The anti-CD38 antibody Isa in combination with Kd is approved in various countries for patients (pts) with relapsed MM after ≥1 prior therapy, based on primary interim analysis (IA) of the Phase 3 IKEMA study (NCT03275285). Here we report updated efficacy and safety Results from IKEMA.

This prespecified final analysis (Isa-Kd 179, Kd 123 pts) evaluated updated PFS (primary endpoint), PFS2, CR rate, MRD- rate, and MRD- and CR rate in ITT population, and safety with 2 additional years of follow-up. Isa 10mg/kg was given IV qw for 4 wks and then q2w; Kd 20/56mg/m² biw, 3/4 weeks. Hydrashift Isa IF assay was used to rule out potential Isa interference in CR determination. At cutoff (14Jan2022; median follow-up 44 mo), 49 (27.4%) Isa-Kd, 11 (8.9%) Kd pts were still on treatment.

Updated PFS was consistent with primary IA Results, showing significant benefit of Isa-Kd (vs Kd): PFS HR 0.58; PFS2 HR 0.68. Final CR rate (Isa-Kd vs Kd) was 44.1% vs 28.5%, MRD- rate 33.5% vs 15.4%, MRD- and CR rate 26.3% vs 12.2% (Table). Serious TEAEs were reported in 70.1% Isa-Kd vs 59.8% Kd pts.

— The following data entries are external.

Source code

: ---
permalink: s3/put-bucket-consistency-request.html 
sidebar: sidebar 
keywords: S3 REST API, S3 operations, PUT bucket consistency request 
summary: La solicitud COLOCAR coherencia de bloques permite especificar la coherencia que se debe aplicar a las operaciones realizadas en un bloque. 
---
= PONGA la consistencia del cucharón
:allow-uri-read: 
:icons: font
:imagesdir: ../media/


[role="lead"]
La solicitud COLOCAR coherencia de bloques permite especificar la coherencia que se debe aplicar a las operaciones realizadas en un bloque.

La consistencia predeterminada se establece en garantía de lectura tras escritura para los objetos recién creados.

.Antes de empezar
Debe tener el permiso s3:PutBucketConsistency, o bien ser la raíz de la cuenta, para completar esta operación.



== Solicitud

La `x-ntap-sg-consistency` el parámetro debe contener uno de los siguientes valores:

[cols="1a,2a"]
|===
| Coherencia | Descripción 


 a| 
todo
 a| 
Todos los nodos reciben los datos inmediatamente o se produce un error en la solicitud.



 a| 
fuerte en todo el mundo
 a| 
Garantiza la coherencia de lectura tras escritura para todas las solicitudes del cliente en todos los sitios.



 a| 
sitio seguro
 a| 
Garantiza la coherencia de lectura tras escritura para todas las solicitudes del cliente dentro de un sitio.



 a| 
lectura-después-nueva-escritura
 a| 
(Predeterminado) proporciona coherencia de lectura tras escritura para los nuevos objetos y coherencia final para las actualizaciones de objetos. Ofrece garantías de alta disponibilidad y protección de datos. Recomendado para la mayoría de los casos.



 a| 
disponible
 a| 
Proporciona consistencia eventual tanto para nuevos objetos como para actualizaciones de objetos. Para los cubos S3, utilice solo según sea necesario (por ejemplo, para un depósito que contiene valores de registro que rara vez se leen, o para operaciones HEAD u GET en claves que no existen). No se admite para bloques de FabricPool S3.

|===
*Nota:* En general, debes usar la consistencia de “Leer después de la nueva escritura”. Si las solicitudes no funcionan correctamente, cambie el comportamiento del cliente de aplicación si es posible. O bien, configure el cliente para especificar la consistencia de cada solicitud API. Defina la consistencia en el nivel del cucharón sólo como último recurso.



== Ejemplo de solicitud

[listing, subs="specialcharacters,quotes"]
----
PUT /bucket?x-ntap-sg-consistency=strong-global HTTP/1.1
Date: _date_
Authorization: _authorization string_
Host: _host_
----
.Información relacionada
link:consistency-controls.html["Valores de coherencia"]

The most common, any-grade non-hematologic TEAEs in Isa-Kd were infusion reactions (45.8%), diarrhea (39.5%), hypertension (37.9%) and upper respiratory tract infection (37.3%).

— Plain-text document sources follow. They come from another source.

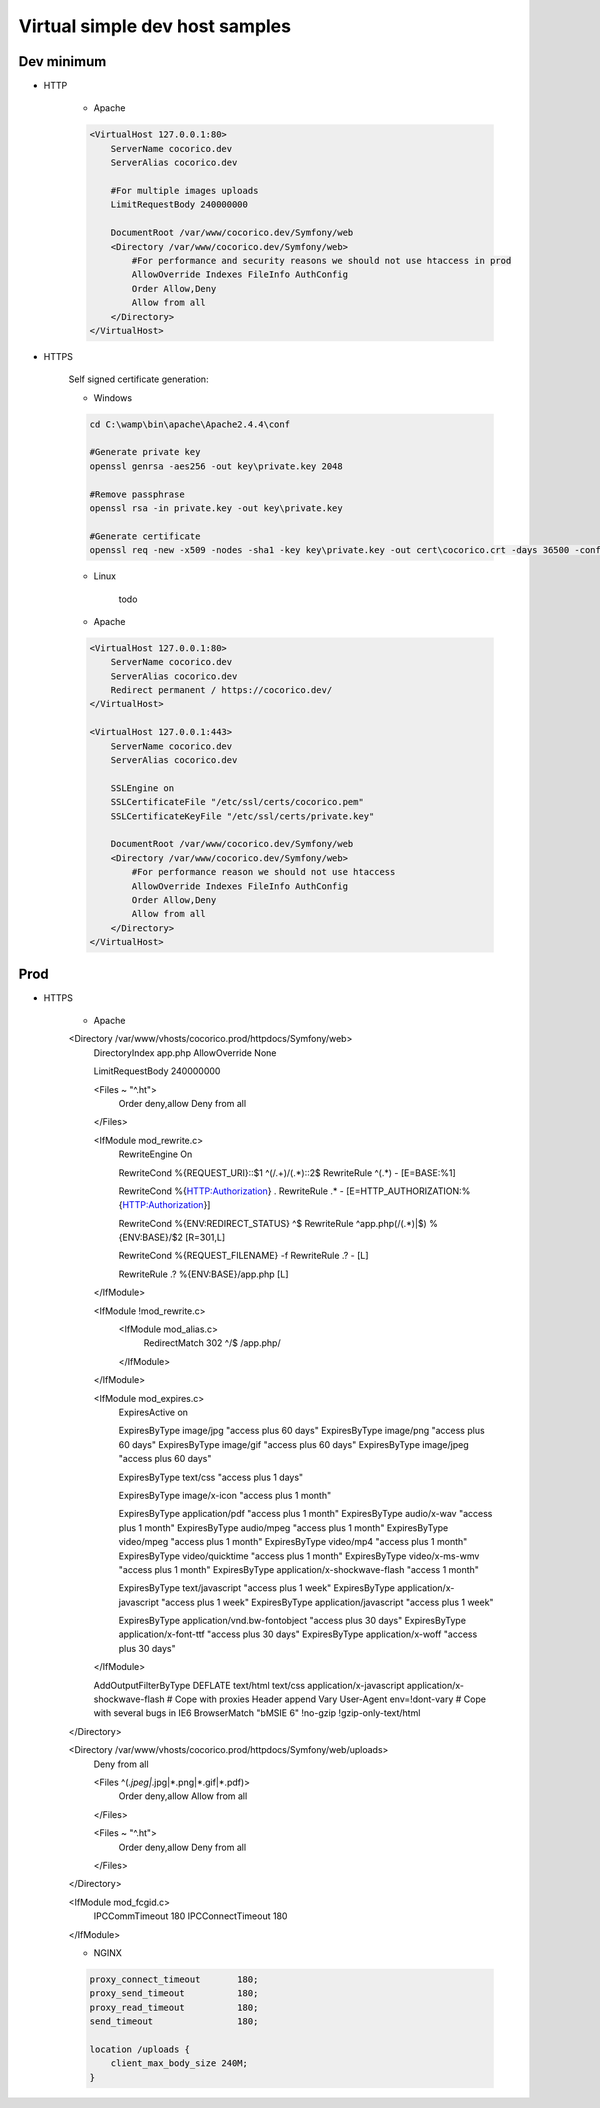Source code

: Virtual simple dev host samples
===============================


Dev minimum
-----------

- HTTP 

    - Apache
    
    .. code:: ApacheConf

        <VirtualHost 127.0.0.1:80>
            ServerName cocorico.dev
            ServerAlias cocorico.dev

            #For multiple images uploads
            LimitRequestBody 240000000

            DocumentRoot /var/www/cocorico.dev/Symfony/web
            <Directory /var/www/cocorico.dev/Symfony/web>
                #For performance and security reasons we should not use htaccess in prod
                AllowOverride Indexes FileInfo AuthConfig
                Order Allow,Deny
                Allow from all
            </Directory>
        </VirtualHost>


- HTTPS

    Self signed certificate generation:
    
    - Windows

    .. code:: Bash

        cd C:\wamp\bin\apache\Apache2.4.4\conf

        #Generate private key
        openssl genrsa -aes256 -out key\private.key 2048

        #Remove passphrase
        openssl rsa -in private.key -out key\private.key

        #Generate certificate
        openssl req -new -x509 -nodes -sha1 -key key\private.key -out cert\cocorico.crt -days 36500 -config C:\wamp\bin\apache\apache2.4.4\conf\openssl.cnf
            
    
    - Linux
        
        todo
        
    - Apache
    
    .. code:: ApacheConf

        <VirtualHost 127.0.0.1:80>
            ServerName cocorico.dev
            ServerAlias cocorico.dev
            Redirect permanent / https://cocorico.dev/
        </VirtualHost>

        <VirtualHost 127.0.0.1:443>
            ServerName cocorico.dev
            ServerAlias cocorico.dev

            SSLEngine on
            SSLCertificateFile "/etc/ssl/certs/cocorico.pem"
            SSLCertificateKeyFile "/etc/ssl/certs/private.key"

            DocumentRoot /var/www/cocorico.dev/Symfony/web
            <Directory /var/www/cocorico.dev/Symfony/web>
                #For performance reason we should not use htaccess
                AllowOverride Indexes FileInfo AuthConfig
                Order Allow,Deny
                Allow from all
            </Directory>
        </VirtualHost>


Prod
----

- HTTPS

    - Apache

    .. code:: ApacheConf
    
    <Directory /var/www/vhosts/cocorico.prod/httpdocs/Symfony/web>
        DirectoryIndex app.php
        AllowOverride None
    
        LimitRequestBody 240000000
    
        <Files ~ "^\.ht">
            Order deny,allow
            Deny from all
        </Files>
    
        <IfModule mod_rewrite.c>
            RewriteEngine On
    
            RewriteCond %{REQUEST_URI}::$1 ^(/.+)/(.*)::\2$
            RewriteRule ^(.*) - [E=BASE:%1]
    
            RewriteCond %{HTTP:Authorization} .
            RewriteRule .* - [E=HTTP_AUTHORIZATION:%{HTTP:Authorization}]
    
            RewriteCond %{ENV:REDIRECT_STATUS} ^$
            RewriteRule ^app\.php(/(.*)|$) %{ENV:BASE}/$2 [R=301,L]
    
            RewriteCond %{REQUEST_FILENAME} -f
            RewriteRule .? - [L]

            RewriteRule .? %{ENV:BASE}/app.php [L]
        </IfModule>

        <IfModule !mod_rewrite.c>
            <IfModule mod_alias.c>
                RedirectMatch 302 ^/$ /app.php/
            </IfModule>
        </IfModule>

        <IfModule mod_expires.c>
            ExpiresActive on

            ExpiresByType image/jpg "access plus 60 days"
            ExpiresByType image/png "access plus 60 days"
            ExpiresByType image/gif "access plus 60 days"
            ExpiresByType image/jpeg "access plus 60 days"

            ExpiresByType text/css "access plus 1 days"

            ExpiresByType image/x-icon "access plus 1 month"

            ExpiresByType application/pdf "access plus 1 month"
            ExpiresByType audio/x-wav "access plus 1 month"
            ExpiresByType audio/mpeg "access plus 1 month"
            ExpiresByType video/mpeg "access plus 1 month"
            ExpiresByType video/mp4 "access plus 1 month"
            ExpiresByType video/quicktime "access plus 1 month"
            ExpiresByType video/x-ms-wmv "access plus 1 month"
            ExpiresByType application/x-shockwave-flash "access 1 month"

            ExpiresByType text/javascript "access plus 1 week"
            ExpiresByType application/x-javascript "access plus 1 week"
            ExpiresByType application/javascript "access plus 1 week"

            ExpiresByType application/vnd.bw-fontobject "access plus 30 days"
            ExpiresByType application/x-font-ttf "access plus 30 days"
            ExpiresByType application/x-woff "access plus 30 days"  
        </IfModule>

        AddOutputFilterByType DEFLATE text/html text/css application/x-javascript application/x-shockwave-flash
        # Cope with proxies
        Header append Vary User-Agent env=!dont-vary
        # Cope with several bugs in IE6
        BrowserMatch "\bMSIE 6" !no-gzip !gzip-only-text/html
    </Directory>

    <Directory /var/www/vhosts/cocorico.prod/httpdocs/Symfony/web/uploads>
        Deny from all

        <Files ^(*.jpeg|*.jpg|*.png|*.gif|*.pdf)>
            Order deny,allow
            Allow from all
        </Files>

        <Files ~ "^\.ht">
            Order deny,allow
            Deny from all
        </Files>
    </Directory>

    <IfModule mod_fcgid.c>
        IPCCommTimeout          180
        IPCConnectTimeout       180
    </IfModule>


    - NGINX

    .. code:: ApacheConf

        proxy_connect_timeout       180;
        proxy_send_timeout          180;
        proxy_read_timeout          180;
        send_timeout                180;

        location /uploads {
            client_max_body_size 240M;
        }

These Results show unprecedented mPFS, CR rate, MRD- and MRD- CR rates in a non-lenalidomide containing regimen with benefit maintained through subsequent therapies and a manageable safety profile. Safety profiles and efficacy Results in both arms were consistent with prior IKEMA findings. Our findings support Isa-Kd as a standard of care treatment for pts with relapsed MM.